$30
ECE 565
Assignment #3
Submit instructions: Submit a file named hw3_writeup.pdf to your Sakai drop box.
1. Programming Models. For the following code, identify variables that are read-only,
read/write non-conflicting, and read-write conflicting, if we consider parallelizing the “for i"
loop only or if we consider parallelizing the “for j” loop only. In the code, the function
‘ceil(arg)’ returns the integer ceiling of the passed argument.
float product;
int i, j, N, sum;
int data_array[N];
int data_gridX[N][N], data_gridY[N][N];
float measurement[N];
for (i=1; i<N; i++) {
product = 1;
for (j=1; j<N; j++) {
product = product * sum * measurement[j]
measurement[ceil(product)]++;
if ((i-j) >= 0)
data_gridX[i-j][j] = data_gridX[i-j][j] * 2;
if ((j-i) >= 0)
data_gridY[i][j-i] = data_gridY[i][j-i] / 4;
}
sum = sum + data_array[i] + product;
}
2. Code Analysis for Parallel Task Identification. For the code shown below, analyze the
loop-carried data dependencies in order to answer each question about the presence of
independent, parallel tasks. To help answer the questions, you may want to list out the data
dependencies and/or draw the LDG. If you show your work (on the front or back of this
page), and how you arrived at each answer, you may receive some partial credit if the final
answer is not correct.
...
for (i=1; i<N; i++) {
for (j=N-3; j>0; j--) {
S1: b[i][j] = b[i][j+2] + a[i][j];
S2: a[i][j] = a[i][j] + a[i-1][j] + a[i+1][j];
}
}
...
(a) Is each “for i" loop iteration an independent parallel task (i.e. DOALL parallelism)?

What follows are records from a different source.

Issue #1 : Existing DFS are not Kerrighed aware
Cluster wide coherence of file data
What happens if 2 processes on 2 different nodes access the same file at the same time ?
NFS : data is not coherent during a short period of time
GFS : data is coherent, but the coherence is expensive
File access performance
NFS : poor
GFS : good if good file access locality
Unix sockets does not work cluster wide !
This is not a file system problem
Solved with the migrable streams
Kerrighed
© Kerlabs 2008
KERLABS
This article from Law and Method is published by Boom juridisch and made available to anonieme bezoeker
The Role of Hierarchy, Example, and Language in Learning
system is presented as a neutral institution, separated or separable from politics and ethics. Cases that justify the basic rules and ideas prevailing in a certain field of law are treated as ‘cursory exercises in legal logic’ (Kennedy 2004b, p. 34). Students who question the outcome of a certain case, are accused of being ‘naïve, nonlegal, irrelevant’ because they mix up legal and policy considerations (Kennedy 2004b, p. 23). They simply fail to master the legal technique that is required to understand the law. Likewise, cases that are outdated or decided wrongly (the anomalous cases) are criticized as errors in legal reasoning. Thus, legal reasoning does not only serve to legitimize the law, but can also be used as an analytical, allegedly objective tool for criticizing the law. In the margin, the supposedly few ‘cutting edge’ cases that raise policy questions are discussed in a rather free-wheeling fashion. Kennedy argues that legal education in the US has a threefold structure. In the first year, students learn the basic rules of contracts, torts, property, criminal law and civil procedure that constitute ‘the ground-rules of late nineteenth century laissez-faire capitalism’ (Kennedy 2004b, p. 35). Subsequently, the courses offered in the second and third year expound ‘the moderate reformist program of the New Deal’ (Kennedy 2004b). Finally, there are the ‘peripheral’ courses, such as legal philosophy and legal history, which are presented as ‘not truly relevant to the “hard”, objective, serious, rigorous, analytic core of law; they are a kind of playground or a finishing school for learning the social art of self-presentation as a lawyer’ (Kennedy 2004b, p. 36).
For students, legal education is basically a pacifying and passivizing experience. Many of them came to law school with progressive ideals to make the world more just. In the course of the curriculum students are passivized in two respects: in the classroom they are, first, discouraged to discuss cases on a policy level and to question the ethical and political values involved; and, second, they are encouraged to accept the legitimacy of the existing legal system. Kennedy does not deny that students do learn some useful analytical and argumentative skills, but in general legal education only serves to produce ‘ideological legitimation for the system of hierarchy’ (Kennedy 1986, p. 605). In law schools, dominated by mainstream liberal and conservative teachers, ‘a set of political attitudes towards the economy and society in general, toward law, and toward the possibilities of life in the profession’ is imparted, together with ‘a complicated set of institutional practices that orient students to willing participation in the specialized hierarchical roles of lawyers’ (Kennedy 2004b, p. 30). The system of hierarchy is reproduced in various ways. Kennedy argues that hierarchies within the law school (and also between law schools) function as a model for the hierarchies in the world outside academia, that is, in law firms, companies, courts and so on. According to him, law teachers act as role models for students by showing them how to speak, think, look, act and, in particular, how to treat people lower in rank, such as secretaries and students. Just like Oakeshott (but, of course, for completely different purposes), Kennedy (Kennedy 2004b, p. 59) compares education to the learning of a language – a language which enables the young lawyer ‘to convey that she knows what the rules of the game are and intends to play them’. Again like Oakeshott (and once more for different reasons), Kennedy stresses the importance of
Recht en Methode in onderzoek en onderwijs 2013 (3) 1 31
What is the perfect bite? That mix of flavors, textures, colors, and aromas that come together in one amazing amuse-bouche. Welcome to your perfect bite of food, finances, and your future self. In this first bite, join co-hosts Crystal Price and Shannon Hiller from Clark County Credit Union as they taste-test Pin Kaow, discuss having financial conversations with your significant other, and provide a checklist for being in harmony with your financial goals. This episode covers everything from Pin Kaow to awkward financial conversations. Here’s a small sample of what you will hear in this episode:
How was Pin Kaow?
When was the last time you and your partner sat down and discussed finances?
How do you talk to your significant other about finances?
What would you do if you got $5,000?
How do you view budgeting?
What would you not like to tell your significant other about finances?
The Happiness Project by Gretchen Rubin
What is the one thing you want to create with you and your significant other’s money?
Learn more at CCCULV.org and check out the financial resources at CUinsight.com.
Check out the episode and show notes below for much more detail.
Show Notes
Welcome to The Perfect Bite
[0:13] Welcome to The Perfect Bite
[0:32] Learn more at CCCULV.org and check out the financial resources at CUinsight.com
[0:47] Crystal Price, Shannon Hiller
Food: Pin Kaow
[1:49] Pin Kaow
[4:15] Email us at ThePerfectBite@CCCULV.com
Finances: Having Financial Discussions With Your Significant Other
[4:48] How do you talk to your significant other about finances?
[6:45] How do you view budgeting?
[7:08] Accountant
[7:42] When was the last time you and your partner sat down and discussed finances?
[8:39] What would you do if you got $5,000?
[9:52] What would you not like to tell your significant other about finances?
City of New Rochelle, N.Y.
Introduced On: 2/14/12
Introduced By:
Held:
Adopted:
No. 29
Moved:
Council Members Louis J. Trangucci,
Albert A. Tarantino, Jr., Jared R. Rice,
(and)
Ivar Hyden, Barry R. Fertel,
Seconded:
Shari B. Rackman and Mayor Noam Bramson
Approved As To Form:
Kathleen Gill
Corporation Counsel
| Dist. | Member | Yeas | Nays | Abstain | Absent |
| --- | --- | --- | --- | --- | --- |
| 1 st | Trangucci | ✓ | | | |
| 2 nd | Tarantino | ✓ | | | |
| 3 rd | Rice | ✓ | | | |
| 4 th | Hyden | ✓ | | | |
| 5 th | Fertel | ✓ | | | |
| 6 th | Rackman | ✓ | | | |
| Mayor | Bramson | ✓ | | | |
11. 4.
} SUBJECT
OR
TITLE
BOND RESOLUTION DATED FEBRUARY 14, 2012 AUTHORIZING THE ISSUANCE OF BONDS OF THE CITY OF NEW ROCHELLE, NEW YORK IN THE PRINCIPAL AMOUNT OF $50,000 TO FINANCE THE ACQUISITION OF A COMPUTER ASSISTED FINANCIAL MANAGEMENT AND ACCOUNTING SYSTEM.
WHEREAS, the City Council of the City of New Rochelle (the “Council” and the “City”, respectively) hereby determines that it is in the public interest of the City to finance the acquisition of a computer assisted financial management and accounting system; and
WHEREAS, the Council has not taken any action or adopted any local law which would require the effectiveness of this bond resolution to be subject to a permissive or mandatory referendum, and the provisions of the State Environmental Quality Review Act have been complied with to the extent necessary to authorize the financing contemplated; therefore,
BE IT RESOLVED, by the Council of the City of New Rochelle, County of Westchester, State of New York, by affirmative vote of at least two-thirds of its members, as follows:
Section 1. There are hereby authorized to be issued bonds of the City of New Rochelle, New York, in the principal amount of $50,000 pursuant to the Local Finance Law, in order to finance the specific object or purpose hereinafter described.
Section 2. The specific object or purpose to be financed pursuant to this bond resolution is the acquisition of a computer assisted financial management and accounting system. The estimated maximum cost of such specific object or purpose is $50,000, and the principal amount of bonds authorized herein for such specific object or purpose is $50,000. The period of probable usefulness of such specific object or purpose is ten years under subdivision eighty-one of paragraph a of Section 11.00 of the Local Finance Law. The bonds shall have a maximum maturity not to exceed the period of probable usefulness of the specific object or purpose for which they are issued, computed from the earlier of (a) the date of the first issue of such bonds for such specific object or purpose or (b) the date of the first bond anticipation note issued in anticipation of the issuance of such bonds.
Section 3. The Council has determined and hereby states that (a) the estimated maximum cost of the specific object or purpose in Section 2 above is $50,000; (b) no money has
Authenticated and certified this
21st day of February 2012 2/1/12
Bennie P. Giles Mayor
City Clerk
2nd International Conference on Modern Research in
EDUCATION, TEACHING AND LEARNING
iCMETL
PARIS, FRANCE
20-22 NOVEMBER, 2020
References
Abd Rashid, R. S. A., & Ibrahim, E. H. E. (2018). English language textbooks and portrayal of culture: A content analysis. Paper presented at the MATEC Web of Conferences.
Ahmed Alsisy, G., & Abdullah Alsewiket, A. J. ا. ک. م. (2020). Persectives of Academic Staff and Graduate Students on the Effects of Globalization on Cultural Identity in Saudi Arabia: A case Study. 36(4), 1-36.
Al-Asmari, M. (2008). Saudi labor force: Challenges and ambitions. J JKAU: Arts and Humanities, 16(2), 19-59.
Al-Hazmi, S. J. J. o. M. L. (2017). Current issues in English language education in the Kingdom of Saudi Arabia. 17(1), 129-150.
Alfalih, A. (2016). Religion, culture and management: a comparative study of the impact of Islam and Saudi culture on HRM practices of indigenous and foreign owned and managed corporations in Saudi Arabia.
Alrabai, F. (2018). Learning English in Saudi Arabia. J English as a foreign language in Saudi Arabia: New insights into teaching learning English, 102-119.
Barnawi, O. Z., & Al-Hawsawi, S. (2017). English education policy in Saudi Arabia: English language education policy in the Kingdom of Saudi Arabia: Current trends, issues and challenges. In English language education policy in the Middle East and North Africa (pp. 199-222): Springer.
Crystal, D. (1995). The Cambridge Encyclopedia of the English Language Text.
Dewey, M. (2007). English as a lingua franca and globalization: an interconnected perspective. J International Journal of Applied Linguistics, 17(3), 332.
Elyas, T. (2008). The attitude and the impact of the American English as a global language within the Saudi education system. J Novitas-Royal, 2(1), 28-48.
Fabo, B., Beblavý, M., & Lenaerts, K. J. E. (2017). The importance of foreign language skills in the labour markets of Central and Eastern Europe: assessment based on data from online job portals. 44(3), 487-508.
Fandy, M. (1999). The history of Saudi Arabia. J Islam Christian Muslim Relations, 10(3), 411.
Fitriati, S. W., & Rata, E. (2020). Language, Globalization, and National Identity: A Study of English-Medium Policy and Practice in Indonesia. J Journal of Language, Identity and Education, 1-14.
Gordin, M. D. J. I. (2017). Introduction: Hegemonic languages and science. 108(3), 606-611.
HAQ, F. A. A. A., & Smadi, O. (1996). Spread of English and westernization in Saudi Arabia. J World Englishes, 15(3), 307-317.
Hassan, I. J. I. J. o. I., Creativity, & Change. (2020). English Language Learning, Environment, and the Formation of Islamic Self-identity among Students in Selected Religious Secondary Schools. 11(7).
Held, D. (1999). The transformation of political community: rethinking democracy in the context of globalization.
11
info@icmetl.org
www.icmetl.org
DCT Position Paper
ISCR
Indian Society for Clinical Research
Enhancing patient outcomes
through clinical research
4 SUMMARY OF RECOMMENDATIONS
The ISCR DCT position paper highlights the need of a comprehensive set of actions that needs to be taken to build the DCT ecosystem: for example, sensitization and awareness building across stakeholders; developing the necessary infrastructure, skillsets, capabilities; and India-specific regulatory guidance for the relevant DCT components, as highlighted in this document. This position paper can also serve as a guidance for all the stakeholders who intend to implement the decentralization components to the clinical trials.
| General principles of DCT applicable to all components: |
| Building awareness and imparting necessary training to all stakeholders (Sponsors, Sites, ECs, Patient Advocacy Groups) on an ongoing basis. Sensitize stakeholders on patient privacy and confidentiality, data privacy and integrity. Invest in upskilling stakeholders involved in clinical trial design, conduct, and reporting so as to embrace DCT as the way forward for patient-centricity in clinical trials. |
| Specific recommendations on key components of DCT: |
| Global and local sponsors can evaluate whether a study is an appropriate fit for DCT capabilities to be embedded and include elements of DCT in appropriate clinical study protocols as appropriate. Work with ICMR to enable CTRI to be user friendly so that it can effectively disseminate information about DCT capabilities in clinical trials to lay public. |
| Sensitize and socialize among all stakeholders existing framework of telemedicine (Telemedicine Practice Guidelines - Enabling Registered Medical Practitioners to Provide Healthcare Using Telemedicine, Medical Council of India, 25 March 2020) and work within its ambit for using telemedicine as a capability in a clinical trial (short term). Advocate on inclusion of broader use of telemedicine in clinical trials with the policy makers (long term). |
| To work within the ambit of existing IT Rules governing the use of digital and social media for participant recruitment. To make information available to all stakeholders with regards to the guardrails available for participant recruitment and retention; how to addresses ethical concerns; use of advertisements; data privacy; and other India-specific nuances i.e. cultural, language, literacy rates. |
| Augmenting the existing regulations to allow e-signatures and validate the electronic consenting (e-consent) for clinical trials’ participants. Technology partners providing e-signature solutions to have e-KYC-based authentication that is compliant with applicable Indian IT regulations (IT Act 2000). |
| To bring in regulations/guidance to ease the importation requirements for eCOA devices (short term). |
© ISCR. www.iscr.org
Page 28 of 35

(b) Is each “for j” loop iteration an independent parallel task?
(c) Assume that we change the loop structure to traverse across the diagonals or antidiagonals (i.e. as in chart 9 of the shared memory programming slides), and then traverse
each node within the diagonal or anti-diagonal in the inner loop. Is the update of each
node along a diagonal an independent parallel task? Is the update of each node along an
anti-diagonal an independent parallel task?
(d) Other than any identified in parts (a) – (c) are there any other parallel tasks that you can
identify? If so, describe this available parallelism.
3. Code Profiling & Performance Counters. In this problem, you will work with a (most
likely new to you) existing code base to identify the functions which dominate execution time,
calculate theoretical possible speedups, and extract various metrics using performance counters.
To complete this problem, you may use your own personal machine of your choosing, or you
may compile, build, run, and measure your code on one of two available server machines:
kraken.egr.duke.edu or leviathan.egr.duke.edu. An individual account will be created for you,
and your username and initial password will be emailed. The code that you will work with is a
Finite Element mini-application, which assembles and solves a linear system of equations. You
may download the code, and view additional documentation and information at these links:
https://asc.llnl.gov/sites/asc/files/2020-06/MiniFE_Summary_v2.0.pdf
https://asc.llnl.gov/sites/asc/files/2020-09/miniFE_openmp-2.0-rc3.zip
(a) Performance profiling: After downloading and unpackaging the code, prepare the
makefile for compilation. We will use this makefile: makefile.gnu.serial. The “serial”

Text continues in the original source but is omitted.